== Abgedruckter Abschnitt ==
>>>>
Personen, die nicht lesen oder schreiben können, sind ebenfalls in ihrer Testierfreiheit eingeschränkt: Sie können kein eigenhändiges Testament errichten. Ihnen steht allerdings die Möglichkeit der Testamentserrichtung durch mündliche Erklärung vor einem Notar offen, § 2233 Abs. 2 BGB. Gegebenenfalls muss beim Verlesen ein zweiter Notar oder ein Zeuge hinzugezogen werden, § 25 BeurkG.
<<<<
== Arbeitsaufträge ==
- A) Welche Art von Testament können Personen, die nicht lesen oder schreiben können, laut dem Abschnitt zum Testament nicht errichten?
- B) Gib aus dem Abschnitt zum Testament die Stelle von „Personen, die nicht“ bis „werden, § 25 BeurkG.“ wortgetreu wieder.
Die Auflistung hat mit dem Abschnitt zum Testament nichts zu tun.

== Gesammeltes Material ==
>>>>
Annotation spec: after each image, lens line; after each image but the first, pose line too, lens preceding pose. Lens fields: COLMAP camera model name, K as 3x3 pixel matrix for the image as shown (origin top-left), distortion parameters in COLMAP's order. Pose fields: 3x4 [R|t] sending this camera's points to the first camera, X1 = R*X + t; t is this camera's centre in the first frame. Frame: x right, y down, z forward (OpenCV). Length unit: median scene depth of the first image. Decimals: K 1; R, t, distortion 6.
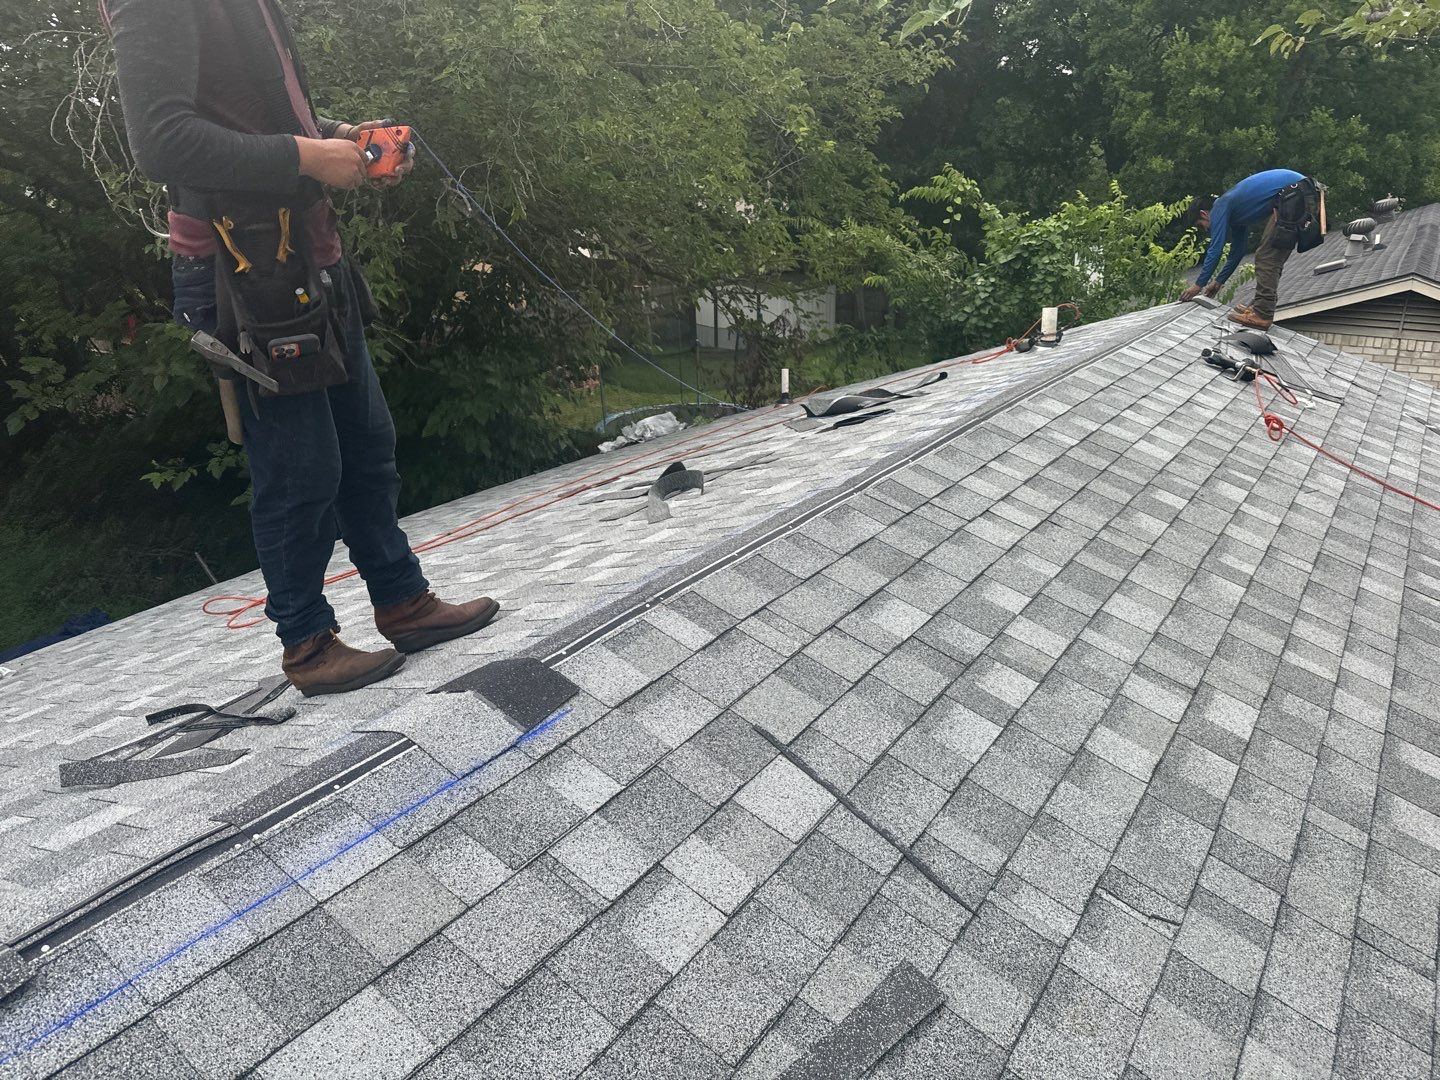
lens RADIAL K [[1005.1, 0, 705.6], [0, 1005.1, 551.3], [0, 0, 1]] dist [0.063734, -0.087369]
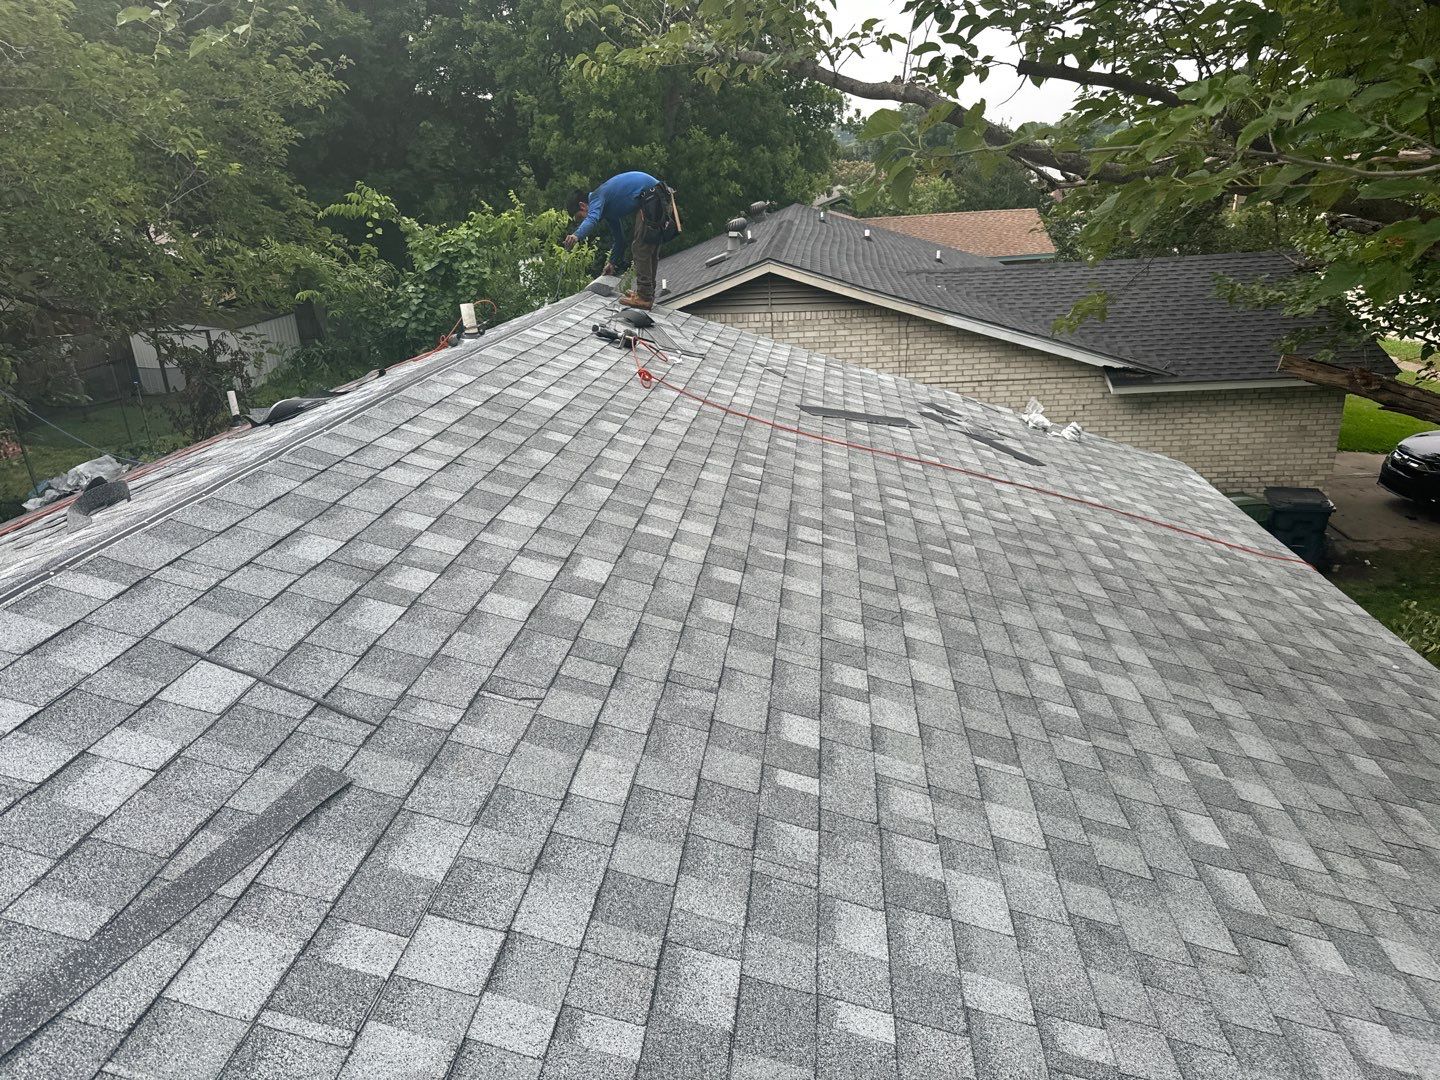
<<<<
== Lösungen ==
- A) Ein eigenhändiges Testament.

- B)
Personen, die nicht lesen oder schreiben können, sind ebenfalls in ihrer Testierfreiheit eingeschränkt: Sie können kein eigenhändiges Testament errichten. Ihnen steht allerdings die Möglichkeit der Testamentserrichtung durch mündliche Erklärung vor einem Notar offen, § 2233 Abs. 2 BGB. Gegebenenfalls muss beim Verlesen ein zweiter Notar oder ein Zeuge hinzugezogen werden, § 25 BeurkG.